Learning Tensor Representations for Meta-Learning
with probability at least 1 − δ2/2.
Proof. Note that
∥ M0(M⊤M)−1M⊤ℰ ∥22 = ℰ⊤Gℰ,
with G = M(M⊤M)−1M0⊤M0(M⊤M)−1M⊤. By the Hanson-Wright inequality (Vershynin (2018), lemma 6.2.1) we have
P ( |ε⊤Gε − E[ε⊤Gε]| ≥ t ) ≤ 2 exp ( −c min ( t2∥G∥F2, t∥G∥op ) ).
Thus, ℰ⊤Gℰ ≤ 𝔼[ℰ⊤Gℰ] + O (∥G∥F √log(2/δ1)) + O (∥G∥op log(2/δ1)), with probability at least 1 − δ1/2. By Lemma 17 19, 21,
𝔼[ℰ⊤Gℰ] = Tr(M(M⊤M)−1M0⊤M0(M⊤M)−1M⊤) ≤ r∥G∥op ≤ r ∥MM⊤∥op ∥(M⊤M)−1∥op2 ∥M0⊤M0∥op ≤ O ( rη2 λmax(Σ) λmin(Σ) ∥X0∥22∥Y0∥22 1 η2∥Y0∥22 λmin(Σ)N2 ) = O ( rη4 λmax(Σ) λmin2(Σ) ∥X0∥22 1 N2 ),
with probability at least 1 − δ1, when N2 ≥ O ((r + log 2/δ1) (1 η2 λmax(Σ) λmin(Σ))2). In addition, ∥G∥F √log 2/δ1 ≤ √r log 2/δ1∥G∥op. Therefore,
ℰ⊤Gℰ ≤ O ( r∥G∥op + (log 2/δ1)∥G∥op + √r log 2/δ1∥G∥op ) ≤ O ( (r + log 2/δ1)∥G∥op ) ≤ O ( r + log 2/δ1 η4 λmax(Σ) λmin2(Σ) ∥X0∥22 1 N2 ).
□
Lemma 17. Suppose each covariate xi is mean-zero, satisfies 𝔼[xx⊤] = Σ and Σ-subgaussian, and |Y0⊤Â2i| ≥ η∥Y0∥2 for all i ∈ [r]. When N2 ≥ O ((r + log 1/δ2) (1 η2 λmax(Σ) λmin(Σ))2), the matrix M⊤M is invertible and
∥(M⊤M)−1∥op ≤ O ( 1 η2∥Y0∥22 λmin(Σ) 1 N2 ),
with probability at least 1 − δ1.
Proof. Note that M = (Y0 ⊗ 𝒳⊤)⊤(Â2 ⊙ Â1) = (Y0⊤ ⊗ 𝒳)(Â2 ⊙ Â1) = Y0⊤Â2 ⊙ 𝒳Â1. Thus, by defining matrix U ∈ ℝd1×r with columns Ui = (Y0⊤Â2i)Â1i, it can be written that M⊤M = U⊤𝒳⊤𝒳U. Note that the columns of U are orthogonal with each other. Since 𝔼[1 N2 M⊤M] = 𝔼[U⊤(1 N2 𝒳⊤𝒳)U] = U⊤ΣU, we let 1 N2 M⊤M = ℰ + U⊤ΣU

════════════════

- **Work instructions**: Transcribe exactly, and only, the lines from the one holding "𝔼[ℰ⊤Gℰ] = Tr(M(M⊤M)−1M0⊤M0(M⊤M)−1M⊤)" through the final line of the listing.

- **Solution below**:
𝔼[ℰ⊤Gℰ] = Tr(M(M⊤M)−1M0⊤M0(M⊤M)−1M⊤) ≤ r∥G∥op ≤ r ∥MM⊤∥op ∥(M⊤M)−1∥op2 ∥M0⊤M0∥op ≤ O ( rη2 λmax(Σ) λmin(Σ) ∥X0∥22∥Y0∥22 1 η2∥Y0∥22 λmin(Σ)N2 ) = O ( rη4 λmax(Σ) λmin2(Σ) ∥X0∥22 1 N2 ),
with probability at least 1 − δ1, when N2 ≥ O ((r + log 2/δ1) (1 η2 λmax(Σ) λmin(Σ))2). In addition, ∥G∥F √log 2/δ1 ≤ √r log 2/δ1∥G∥op. Therefore,
ℰ⊤Gℰ ≤ O ( r∥G∥op + (log 2/δ1)∥G∥op + √r log 2/δ1∥G∥op ) ≤ O ( (r + log 2/δ1)∥G∥op ) ≤ O ( r + log 2/δ1 η4 λmax(Σ) λmin2(Σ) ∥X0∥22 1 N2 ).
□
Lemma 17. Suppose each covariate xi is mean-zero, satisfies 𝔼[xx⊤] = Σ and Σ-subgaussian, and |Y0⊤Â2i| ≥ η∥Y0∥2 for all i ∈ [r]. When N2 ≥ O ((r + log 1/δ2) (1 η2 λmax(Σ) λmin(Σ))2), the matrix M⊤M is invertible and
∥(M⊤M)−1∥op ≤ O ( 1 η2∥Y0∥22 λmin(Σ) 1 N2 ),
with probability at least 1 − δ1.
Proof. Note that M = (Y0 ⊗ 𝒳⊤)⊤(Â2 ⊙ Â1) = (Y0⊤ ⊗ 𝒳)(Â2 ⊙ Â1) = Y0⊤Â2 ⊙ 𝒳Â1. Thus, by defining matrix U ∈ ℝd1×r with columns Ui = (Y0⊤Â2i)Â1i, it can be written that M⊤M = U⊤𝒳⊤𝒳U. Note that the columns of U are orthogonal with each other. Since 𝔼[1 N2 M⊤M] = 𝔼[U⊤(1 N2 𝒳⊤𝒳)U] = U⊤ΣU, we let 1 N2 M⊤M = ℰ + U⊤ΣU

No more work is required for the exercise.